CS计算机代考程序代写 database algorithm Normalisation – Part 3

Normalisation – Part 3

Summary and Discussion

Summary of Normal Forms

1NF, 3NF and BCNF are popular in practice. Other normal forms are rarely
used.

1NF: only atomic values for attributes
(part of the definition for the relational data model);

2NF: an intermediate result in the history of database design
theory;

3NF: lossless and dependencies can be preserved;

BCNF: lossless but dependencies may not be preserved.

3NF can only minimise (not necessarily eliminate) redundancy. So a
relation schema in 3NF may still have update anomalies.

A relation schema in BCNF eliminates redundancy.

Why Denormalisation?

Do we need to normalize relation schemas in all cases when designing
a relational database?

The normalisation process may degrade performance when data are
frequently queried.

Since relation schemas are decomposed into many smaller ones after
normalisation, queries need to join many relations together in order to
return the results.

Unfortunately, join operation is very expensive.
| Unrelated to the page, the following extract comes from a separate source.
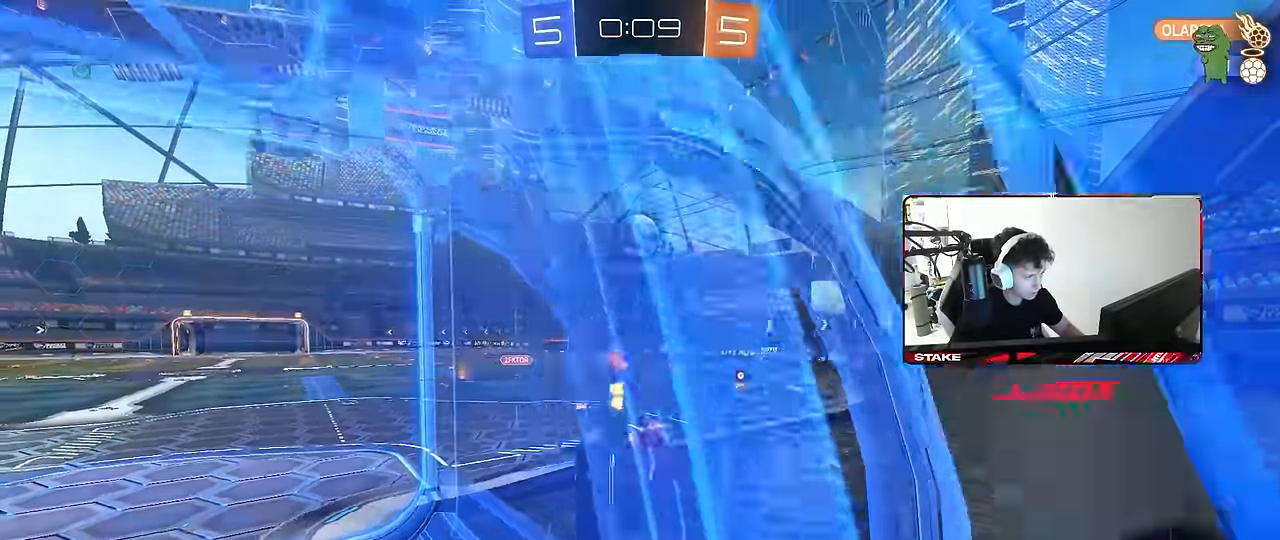
{"keys": ["d", "shift", "w"], "mouse": [], "mouse_move": "still", "events": [[234, "shift", "up"], [467, "shift", "down"]]}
When data is more frequently queried rather than being updated (e.g.,
data warehousing system), a weaker normal form is desired (i.e.,
denormalisation).

Denormalisation

Denormalisation is a design process that

happens after the normalisation process,
is often performed during the physical design stage, and
reduces the number of relations that need to be joined for certain
queries.

We need to distinguish:

Unnormalised – there is no systematic design.
Normalised – redundancy is reduced after a systematic design (to
minimise data inconsistencies).
Denormalised – redundancy is introduced after analysing the
normalised design (to improve efficiency of queries)

Trade-offs

 

A good database design is to find a balance between desired properties,
then normalise/denormalise relations to a desired degree.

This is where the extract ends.